### Circuit design data:
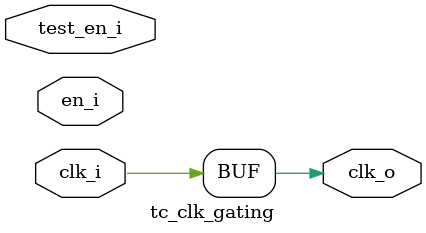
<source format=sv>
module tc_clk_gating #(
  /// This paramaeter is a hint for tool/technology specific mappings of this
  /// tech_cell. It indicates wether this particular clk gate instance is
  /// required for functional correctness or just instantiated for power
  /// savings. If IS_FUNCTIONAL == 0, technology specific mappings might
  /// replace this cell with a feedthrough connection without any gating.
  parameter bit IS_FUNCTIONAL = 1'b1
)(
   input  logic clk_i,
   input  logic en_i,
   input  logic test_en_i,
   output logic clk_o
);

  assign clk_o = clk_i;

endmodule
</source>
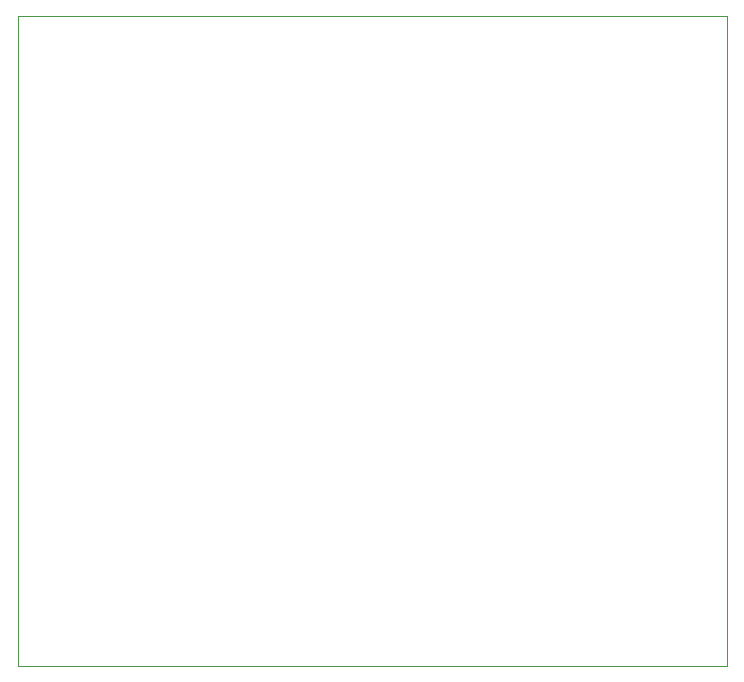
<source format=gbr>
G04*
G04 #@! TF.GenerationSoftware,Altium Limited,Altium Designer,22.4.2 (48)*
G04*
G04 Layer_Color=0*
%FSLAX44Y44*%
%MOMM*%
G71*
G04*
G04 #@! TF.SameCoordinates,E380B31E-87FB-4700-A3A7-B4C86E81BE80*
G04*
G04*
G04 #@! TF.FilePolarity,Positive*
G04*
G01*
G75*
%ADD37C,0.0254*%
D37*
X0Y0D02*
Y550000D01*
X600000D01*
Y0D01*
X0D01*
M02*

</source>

### YOUR GOAL:
Please give the data above again in exact form and omit every picture.

### EXERCISE SOLUTION:
<source format=sv>
module tc_clk_gating #(
  /// This paramaeter is a hint for tool/technology specific mappings of this
  /// tech_cell. It indicates wether this particular clk gate instance is
  /// required for functional correctness or just instantiated for power
  /// savings. If IS_FUNCTIONAL == 0, technology specific mappings might
  /// replace this cell with a feedthrough connection without any gating.
  parameter bit IS_FUNCTIONAL = 1'b1
)(
   input  logic clk_i,
   input  logic en_i,
   input  logic test_en_i,
   output logic clk_o
);

  assign clk_o = clk_i;

endmodule
</source>
<source format=gbr>
G04*
G04 #@! TF.GenerationSoftware,Altium Limited,Altium Designer,22.4.2 (48)*
G04*
G04 Layer_Color=0*
%FSLAX44Y44*%
%MOMM*%
G71*
G04*
G04 #@! TF.SameCoordinates,E380B31E-87FB-4700-A3A7-B4C86E81BE80*
G04*
G04*
G04 #@! TF.FilePolarity,Positive*
G04*
G01*
G75*
%ADD37C,0.0254*%
D37*
X0Y0D02*
Y550000D01*
X600000D01*
Y0D01*
X0D01*
M02*

</source>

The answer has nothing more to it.